Devant l'Ordre, le médecin mis en cause a le droit de se taire
Lorsqu’il comparaît devant la chambre disciplinaire nationale de l’ordre des médecins, le médecin doit nécessairement être informé du droit qu’il a de se taire, a récemment établi le Conseil d'Etat. Cette garantie constitutionnelle vise à prévenir que les propos tenus par le médecin lors d’une instance disciplinaire ne contribuent pas à sa propre incrimination notamment lorsqu’il répond aux questions posées par les membres de la chambre disciplinaire.

Le droit de se taire est un principe constitutionnel que le Conseil constitutionnel a lui-même dégagé de l’article 9 de la Déclaration des droits de 1789* (qui garantit notamment la présomption d’innocence) et du principe qui en résulte selon lequel nul n’est tenu de s’accuser.
Le juge constitutionnel avait initialement cantonné l’application de ce principe à la procédure pénale (en appliquant, par exemple, aux mesures de garde à vue). Toutefois, plusieurs décisions très récentes du 8 décembre 2023, 26 juin 2024 et du 4 octobre 2024 ont étendu l’application du droit de se taire à l’ensemble des sanctions ayant un caractère disciplinaire. Il s’agissait là d’une avancée majeure, ayant considérablement renforcé les droits des personnes faisant l’objet de poursuites disciplinaires.
Assez logiquement, le Conseil d’Etat a fait sienne la jurisprudence du Conseil constitutionnel en jugeant, dans une décision de principe du 19 décembre 2024, que cette exigence doit être rigoureusement respectée par les juridictions disciplinaires ordinales (Conseil d’Etat, Section, M. S., n° 490952).

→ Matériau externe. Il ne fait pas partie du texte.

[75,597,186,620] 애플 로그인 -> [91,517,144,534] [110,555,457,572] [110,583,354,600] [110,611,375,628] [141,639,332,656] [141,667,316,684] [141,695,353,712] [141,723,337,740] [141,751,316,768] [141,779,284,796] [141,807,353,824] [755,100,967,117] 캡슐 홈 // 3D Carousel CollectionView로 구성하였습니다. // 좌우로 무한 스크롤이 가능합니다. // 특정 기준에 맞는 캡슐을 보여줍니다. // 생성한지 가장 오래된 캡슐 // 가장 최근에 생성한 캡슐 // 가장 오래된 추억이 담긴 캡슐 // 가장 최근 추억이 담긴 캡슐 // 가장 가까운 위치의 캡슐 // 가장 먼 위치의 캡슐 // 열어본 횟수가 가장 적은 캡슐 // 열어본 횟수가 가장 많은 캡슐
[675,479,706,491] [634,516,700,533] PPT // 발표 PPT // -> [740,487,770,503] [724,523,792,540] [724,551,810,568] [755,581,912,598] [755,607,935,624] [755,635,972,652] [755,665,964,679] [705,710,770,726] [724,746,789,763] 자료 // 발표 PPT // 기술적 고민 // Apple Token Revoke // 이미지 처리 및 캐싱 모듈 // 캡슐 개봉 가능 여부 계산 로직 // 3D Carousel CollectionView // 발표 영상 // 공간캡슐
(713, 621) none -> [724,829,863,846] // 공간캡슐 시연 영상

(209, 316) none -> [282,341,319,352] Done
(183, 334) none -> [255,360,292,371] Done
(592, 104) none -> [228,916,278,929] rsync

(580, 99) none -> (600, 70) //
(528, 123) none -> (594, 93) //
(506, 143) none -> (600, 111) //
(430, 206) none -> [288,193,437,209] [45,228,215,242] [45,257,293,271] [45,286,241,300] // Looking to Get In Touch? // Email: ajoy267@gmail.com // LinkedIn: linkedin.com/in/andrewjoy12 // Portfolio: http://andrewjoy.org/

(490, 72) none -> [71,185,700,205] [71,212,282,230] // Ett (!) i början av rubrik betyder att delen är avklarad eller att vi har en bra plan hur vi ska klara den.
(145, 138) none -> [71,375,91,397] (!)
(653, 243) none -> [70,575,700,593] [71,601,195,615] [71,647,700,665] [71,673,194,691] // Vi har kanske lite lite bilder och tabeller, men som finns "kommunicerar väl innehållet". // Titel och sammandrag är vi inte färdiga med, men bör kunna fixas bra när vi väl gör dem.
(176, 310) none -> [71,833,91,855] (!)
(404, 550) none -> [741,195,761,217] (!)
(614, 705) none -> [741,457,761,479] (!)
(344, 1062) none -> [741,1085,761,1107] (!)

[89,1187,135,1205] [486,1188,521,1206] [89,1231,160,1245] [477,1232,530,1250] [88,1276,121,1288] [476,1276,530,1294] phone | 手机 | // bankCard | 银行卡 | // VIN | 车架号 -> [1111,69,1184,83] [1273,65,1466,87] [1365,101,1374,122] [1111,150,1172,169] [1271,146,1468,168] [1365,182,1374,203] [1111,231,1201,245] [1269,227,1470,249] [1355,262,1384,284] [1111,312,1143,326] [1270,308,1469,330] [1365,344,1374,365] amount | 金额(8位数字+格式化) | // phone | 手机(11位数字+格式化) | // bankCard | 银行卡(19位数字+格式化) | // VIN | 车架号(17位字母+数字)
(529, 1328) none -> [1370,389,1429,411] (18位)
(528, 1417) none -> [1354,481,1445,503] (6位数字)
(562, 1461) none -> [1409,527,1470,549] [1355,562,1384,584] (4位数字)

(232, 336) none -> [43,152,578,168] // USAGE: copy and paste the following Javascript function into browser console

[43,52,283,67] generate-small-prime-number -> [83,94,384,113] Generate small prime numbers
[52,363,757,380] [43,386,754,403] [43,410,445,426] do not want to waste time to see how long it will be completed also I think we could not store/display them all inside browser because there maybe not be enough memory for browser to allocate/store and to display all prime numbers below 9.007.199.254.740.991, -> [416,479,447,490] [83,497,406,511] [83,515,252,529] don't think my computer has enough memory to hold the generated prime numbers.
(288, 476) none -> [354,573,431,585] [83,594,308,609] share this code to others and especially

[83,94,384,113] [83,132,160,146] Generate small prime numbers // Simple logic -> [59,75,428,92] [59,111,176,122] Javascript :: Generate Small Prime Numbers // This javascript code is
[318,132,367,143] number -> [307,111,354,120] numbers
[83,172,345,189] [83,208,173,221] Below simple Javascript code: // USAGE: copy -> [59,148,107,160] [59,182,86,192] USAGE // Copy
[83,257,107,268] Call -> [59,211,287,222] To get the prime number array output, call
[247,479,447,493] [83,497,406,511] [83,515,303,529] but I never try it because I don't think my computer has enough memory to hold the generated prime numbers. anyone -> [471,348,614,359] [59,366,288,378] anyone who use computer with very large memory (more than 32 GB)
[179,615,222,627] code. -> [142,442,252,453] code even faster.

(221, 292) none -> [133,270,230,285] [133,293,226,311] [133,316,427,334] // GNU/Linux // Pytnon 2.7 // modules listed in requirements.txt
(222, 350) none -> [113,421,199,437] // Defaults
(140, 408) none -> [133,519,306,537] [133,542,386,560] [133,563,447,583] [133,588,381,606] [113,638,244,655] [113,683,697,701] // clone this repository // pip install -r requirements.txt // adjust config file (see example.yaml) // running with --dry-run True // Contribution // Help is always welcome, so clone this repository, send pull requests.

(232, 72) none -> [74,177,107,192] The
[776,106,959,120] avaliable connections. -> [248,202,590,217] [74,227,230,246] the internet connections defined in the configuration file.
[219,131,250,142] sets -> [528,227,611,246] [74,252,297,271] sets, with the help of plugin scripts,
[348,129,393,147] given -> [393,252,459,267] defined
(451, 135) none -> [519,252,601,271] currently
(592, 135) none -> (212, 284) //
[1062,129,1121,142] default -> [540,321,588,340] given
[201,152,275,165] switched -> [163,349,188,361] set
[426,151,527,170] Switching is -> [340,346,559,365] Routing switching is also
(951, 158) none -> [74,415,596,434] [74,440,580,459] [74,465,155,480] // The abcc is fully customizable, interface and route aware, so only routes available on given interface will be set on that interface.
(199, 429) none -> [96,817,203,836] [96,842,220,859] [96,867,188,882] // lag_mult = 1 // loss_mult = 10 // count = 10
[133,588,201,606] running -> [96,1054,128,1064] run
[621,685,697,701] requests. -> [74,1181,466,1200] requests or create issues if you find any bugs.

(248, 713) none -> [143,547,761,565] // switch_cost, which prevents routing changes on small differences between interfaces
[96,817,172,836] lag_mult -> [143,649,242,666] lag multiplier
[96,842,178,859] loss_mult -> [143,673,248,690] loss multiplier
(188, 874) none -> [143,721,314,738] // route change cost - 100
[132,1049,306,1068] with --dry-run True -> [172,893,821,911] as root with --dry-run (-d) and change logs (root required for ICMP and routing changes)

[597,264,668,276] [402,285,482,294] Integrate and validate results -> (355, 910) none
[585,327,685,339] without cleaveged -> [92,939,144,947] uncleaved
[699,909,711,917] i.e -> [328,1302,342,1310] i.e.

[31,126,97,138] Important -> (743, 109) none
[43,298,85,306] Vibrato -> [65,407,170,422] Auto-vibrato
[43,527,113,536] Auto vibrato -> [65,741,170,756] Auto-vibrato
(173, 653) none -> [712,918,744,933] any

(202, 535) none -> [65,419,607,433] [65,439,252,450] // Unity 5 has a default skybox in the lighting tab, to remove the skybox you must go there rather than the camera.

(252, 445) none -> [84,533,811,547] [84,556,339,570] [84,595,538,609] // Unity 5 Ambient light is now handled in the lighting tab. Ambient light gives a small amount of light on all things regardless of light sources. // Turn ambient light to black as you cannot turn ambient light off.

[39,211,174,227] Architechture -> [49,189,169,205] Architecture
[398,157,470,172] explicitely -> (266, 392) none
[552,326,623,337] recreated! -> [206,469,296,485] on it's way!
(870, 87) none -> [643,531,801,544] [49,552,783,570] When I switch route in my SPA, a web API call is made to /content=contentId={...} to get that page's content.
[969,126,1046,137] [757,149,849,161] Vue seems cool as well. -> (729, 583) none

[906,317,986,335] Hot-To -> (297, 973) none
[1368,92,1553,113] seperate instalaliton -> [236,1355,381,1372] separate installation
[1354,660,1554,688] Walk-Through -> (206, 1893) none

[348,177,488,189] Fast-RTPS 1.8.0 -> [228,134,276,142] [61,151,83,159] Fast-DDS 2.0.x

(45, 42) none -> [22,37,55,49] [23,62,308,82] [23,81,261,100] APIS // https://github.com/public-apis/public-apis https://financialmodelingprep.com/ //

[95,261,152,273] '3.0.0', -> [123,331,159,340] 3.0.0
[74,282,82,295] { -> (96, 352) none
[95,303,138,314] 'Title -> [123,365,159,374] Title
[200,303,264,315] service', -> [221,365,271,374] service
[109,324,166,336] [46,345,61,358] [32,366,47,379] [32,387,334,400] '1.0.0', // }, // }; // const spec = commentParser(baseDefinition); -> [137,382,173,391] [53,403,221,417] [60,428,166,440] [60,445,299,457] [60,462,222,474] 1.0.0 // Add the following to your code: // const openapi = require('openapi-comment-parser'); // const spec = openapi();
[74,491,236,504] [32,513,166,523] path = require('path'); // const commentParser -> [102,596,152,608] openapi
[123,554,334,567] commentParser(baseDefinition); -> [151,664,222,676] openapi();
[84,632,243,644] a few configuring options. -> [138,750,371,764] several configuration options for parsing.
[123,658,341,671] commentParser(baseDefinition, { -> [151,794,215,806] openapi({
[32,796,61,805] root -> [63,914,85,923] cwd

Ainsi, une personne faisant l’objet d’une procédure disciplinaire ne peut être entendue sur les manquements qui lui sont reprochés sans qu’elle ait été préalablement informée du droit qu’elle a de se taire. Ce droit doit lui être notifié aussi bien lors de son audition au cours de l’instruction que lors de sa comparution devant la juridiction disciplinaire étant précisé qu’elle doit à nouveau être avisée de ce droit en cas d’appel. La méconnaissance de cette garantie est lourdement sanctionnée puisqu’elle entache d’irrégularité la procédure.
Deux décisions annulées pour non-respect de la procédure
Dans la lignée de cette jurisprudence, le Conseil d’Etat a reconnu tout récemment l’application du droit de se taire à la procédure disciplinaire des médecins (voir les arrêts du 25 février 2025, n° 491214 et du 22 mai 2025, n° 494096). Dans ces deux affaires, les sanctions contestées ont été annulées au motif que les deux médecins poursuivis n’avaient pas été informés du droit qu’ils avaient de garder le silence par la chambre disciplinaire alors qu’ils avaient tenu des propos lors de l’audience.
Le droit de se taire constitue ainsi une garantie procédurale fondamentale qui doit faire l’objet d’une protection effective tout au long de la procédure disciplinaire. Au stade contentieux, son invocation peut constituer un solide argument pour démontrer l’irrégularité d’une procédure disciplinaire.
*Cet article prévoit que « Tout homme étant présumé innocent jusqu’à ce qu’il ait été déclaré coupable, s’il est jugé indispensable de l’arrêter, toute rigueur qui ne serait pas nécessaire pour s’assurer de sa personne doit être sévèrement réprimée par la loi ».